** start Selected text **

Innocently, she smiled her mischievous smile and agreed to sit on the offered stool, so I shrugged my shoulders and joined her. We were privileged to have the right side of our faces treated with a dizzying array of products while our ears were treated to an equally dizzying sales pitch. From “ecologically friendly” to “I don’t make any money doing this; I’m just helping my friend,” we smiled, rolled our eyes, and gave an apologetic glance to our respective starving spouses when they found us. 

Having been the encourager in Key West, EW thought he knew what to expect, but he did not figure in the commitment of our non-salesperson. In Key West I received two treatments around my right eye taking just 15 minutes from start to finish. Here, thinking he had the perfect anti-aging products for women over 60 and two such ladies who wanted to look younger, had high incomes, and no self-control, we got the whole pitch. The whole if-we-wanted-to-achieve-these-results-at-home-$5000.00-sales-pitch. I laughed afterwards when Cathy’s husband said he was getting ticked off thinking she was going to buy $50.00 worth of junk. Talk about worrying about the little things!

** end Selected text **

* _Objective 1_
In the sales-pitch passage, how long did the two treatments in Key West take?
* _Objective 2_
According to the sales-pitch passage, what three things did the two women do in response to the pitch and to their spouses finding them?
* _Objective 3_
Decide whether each statement agrees with the sales-pitch passage, and support each answer with a quotation from it.
(a) The products were applied to the right side of the women's faces.
(b) Cathy's husband worried that she would spend $5000.00.
(c) EW had been the encourager in Key West.
The records that come after the sales-pitch passage are separate material and unrelated to it.

** start Given information **

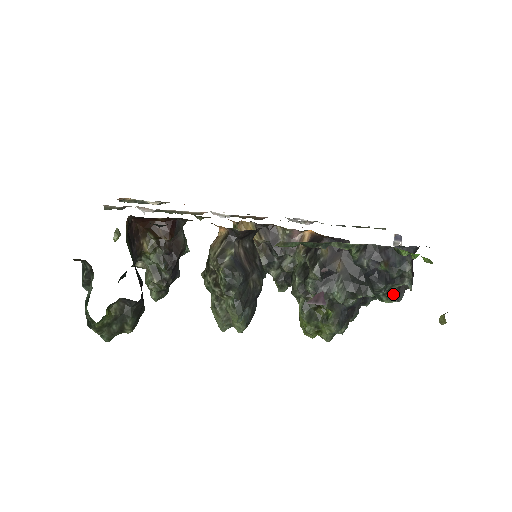
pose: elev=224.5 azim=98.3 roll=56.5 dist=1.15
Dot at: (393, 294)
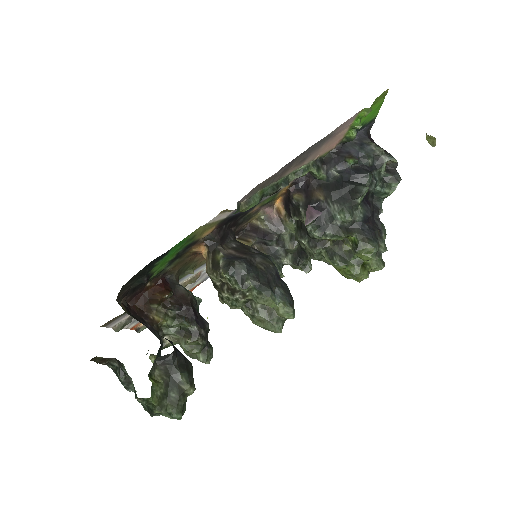
Dot at: (389, 180)
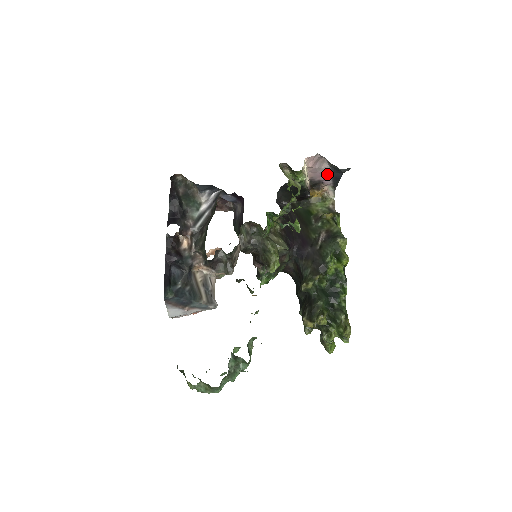
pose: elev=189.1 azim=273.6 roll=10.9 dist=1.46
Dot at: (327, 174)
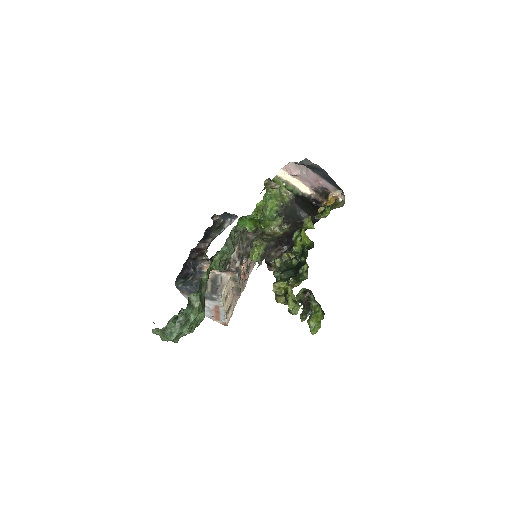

** end Given information **

* _Written answer 1_
They took 15 minutes from start to finish.

* _Written answer 2_
They smiled, rolled their eyes, and gave an apologetic glance to their starving spouses.

* _Written answer 3_
(a) Yes: "We were privileged to have the right side of our faces treated with a dizzying array of products"
(b) No: "he was getting ticked off thinking she was going to buy $50.00 worth of junk"
(c) Yes: "Having been the encourager in Key West, EW thought he knew what to expect"